The above policy is based on the following references:

  1. Atwal PS, Scaglia F. Molybdenum cofactor deficiency. Mol Genet Metab. 2016;117(1):1-4.
  2. Origin Biosciences, Inc. Nulibry (fosdenopterin) for injection, for intravenous use. Prescribing Information. Boston, MA: Origin Biosciences; revised February 2021a. 
  3. Origin Biosciences. Safety & efficacy study of ORGN001 (formerly ALXN1101) in pediatric patients with MoCD type A currently treated with rcPMP. ClinicalTrials.gov Identifier: NCT02047461. Bethesda, MD: National Library of Medicine; February 23, 2021b.
  4. Origin Biosciences. Study of ORGN001 (formerly ALXN1101) in neonates, infants and children with molybdenum cofactor deficiency (MOCD) type A. ClinicalTrials.gov Identifier: NCT02629393. Bethesda, MD: National Library of Medicine; February 26, 2021c. 
  5. Sentynl Therapeutics, Inc. Nulibry- fosdenopterin hydrobromide injection, powder, lyophilized, for solution. Prescribing Information. Solana Beach, CA: Sentynl Therapeutics; revised October 2022.
  6. Shellhaas R. Etiology and prognosis of neonatal seizures. UpToDate [online serial]. Waltham, MA: UpToDate; reviewed December 2020c.
  7. Schwahn BC, Van Spronsen FJ, Belaidi AA, et al. Efficacy and safety of cyclic pyranopterin monophosphate substitution in severe molybdenum cofactor deficiency type A: A prospective cohort study. Lancet. 2015; 386:1955-1963.
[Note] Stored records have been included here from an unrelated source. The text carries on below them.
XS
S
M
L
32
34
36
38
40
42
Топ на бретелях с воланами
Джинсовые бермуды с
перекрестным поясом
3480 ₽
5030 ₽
  8. U.S. Department of Health and Human Services National Institutes of Health (NIH), U.S. National Library of Medicine (NLM). Molybdenum cofactor deficiency. MedlinePlus [online serial]. Bethesda, MD: NIH/NLM; updated August 2020.
  9. U.S. Food and Drug Administration (FDA). FDA approves first treatment for molybdenum cofactor deficiency type A. Press Announcement. Silver Spring, MD: FDA; February 26, 2021.